Nuclear waste is produced at every stage of the nuclear fuel cycle, from uranium mining and enrichment, to the operation of the reactor and the reprocessing of spent nuclear fuel. Much of this nuclear waste will remain hazardous for hundreds of thousands of years, leaving a poisonous legacy to future generations. Decommissioning nuclear facilities will also create large amounts of radioactive waste. Many of the world’s nuclear sites will require monitoring and protection for centuries after they are closed down.

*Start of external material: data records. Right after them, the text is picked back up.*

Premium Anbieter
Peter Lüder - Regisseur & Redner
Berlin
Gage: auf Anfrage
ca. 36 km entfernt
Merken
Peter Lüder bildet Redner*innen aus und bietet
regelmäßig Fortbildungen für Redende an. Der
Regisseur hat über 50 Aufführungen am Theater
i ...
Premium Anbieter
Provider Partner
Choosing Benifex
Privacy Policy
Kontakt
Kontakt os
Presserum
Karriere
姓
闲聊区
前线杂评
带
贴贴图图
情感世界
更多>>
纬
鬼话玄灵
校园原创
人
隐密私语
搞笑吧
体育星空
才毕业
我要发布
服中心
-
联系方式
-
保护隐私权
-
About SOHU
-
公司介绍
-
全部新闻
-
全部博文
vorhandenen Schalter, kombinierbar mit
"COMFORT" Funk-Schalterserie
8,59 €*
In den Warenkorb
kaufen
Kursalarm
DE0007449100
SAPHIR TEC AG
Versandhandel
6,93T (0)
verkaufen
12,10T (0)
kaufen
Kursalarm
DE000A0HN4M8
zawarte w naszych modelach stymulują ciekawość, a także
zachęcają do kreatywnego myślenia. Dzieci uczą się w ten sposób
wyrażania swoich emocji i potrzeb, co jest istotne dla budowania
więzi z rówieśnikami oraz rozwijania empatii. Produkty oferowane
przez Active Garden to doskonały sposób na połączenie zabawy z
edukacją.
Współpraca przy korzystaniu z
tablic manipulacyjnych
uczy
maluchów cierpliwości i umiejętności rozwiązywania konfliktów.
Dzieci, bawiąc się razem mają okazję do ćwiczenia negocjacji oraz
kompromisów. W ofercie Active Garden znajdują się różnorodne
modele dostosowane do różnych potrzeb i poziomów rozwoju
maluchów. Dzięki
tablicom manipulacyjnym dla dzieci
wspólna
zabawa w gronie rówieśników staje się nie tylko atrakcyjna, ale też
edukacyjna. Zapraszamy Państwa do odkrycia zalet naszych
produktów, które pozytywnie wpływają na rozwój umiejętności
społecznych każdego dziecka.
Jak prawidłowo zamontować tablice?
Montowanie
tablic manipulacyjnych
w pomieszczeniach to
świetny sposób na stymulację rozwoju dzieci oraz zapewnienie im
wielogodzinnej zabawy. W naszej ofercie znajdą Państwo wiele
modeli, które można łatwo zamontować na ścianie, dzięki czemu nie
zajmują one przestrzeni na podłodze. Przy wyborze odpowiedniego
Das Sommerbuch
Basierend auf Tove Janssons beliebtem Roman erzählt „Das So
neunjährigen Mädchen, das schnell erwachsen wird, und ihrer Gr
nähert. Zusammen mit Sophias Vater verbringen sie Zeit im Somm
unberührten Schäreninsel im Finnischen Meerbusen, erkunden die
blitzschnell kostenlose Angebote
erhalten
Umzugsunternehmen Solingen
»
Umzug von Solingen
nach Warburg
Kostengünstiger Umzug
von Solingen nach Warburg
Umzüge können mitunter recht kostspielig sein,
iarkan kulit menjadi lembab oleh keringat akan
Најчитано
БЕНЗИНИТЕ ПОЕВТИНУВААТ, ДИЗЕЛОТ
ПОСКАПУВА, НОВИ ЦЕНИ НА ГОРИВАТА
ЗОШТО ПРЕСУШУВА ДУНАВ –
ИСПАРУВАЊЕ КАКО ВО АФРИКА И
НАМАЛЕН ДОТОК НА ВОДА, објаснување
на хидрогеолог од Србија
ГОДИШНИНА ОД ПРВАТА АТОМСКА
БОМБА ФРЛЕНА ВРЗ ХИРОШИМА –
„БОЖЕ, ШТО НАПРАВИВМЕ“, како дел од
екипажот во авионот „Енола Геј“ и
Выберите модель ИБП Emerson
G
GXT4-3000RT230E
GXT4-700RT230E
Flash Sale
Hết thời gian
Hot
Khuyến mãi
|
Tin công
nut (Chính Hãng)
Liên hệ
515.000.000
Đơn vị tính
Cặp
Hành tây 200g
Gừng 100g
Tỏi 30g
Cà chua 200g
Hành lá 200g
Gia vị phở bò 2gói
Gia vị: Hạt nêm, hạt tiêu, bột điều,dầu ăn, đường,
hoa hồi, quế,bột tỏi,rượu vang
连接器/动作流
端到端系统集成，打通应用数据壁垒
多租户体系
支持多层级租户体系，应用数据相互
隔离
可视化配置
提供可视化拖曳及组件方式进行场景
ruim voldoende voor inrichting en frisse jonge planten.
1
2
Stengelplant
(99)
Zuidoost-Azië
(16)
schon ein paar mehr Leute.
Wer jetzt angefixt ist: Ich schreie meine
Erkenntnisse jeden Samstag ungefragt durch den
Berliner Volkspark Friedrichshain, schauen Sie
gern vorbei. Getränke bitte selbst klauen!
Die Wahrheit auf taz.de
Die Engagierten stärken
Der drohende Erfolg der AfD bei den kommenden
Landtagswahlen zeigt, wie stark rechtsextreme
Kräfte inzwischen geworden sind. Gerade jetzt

The global volume of spent fuel was 220,000 tonnes in 2000, and is growing by approximately 10,000 tonnes annually. Despite billions of dollars of investment in various disposal options, the nuclear industry and governments have failed to come up with a feasible and sustainable solution.
Most of the proposals for dealing with radioactive nuclear waste involve burying it in deep underground sites. Whether the storage containers, storage facility or surrounding rock will offer enough protection to stop radioactivity from escaping in the long term is impossible to predict.
An example of where industry plans have been exposed as flawed is the proposed dumpsite at Yucca Mountain in Nevada. After years of research and billions of dollars of investment, not one gram of spent fuel has been shipped to the site from nuclear reactors across the U.S. Major uncertainties in the geological suitability for waste disposal at the site remain, with ongoing investigations into manipulation of scientific data and the threat of legal action by the state government.
In addition to high-level waste problems, there are numerous examples of disposal sites containing low-level waste leaking radiation into the environment. No options have been able to demonstrate that waste will remain isolated.
Canadian radioactive waste
Canadian reactors have produced approximately 40,000 metric tonnes of high-level radioactive waste.
After being given a mandate by the federal government to recommend a Canadian option for the long-term management of radioactive waste, the Nuclear Waste Management Organization (NWMO) proposed a plan spanning 300 years and costing $24 billion to bury Canada’s high-level radioactive waste in Quebec, Ontario or Saskatchewan.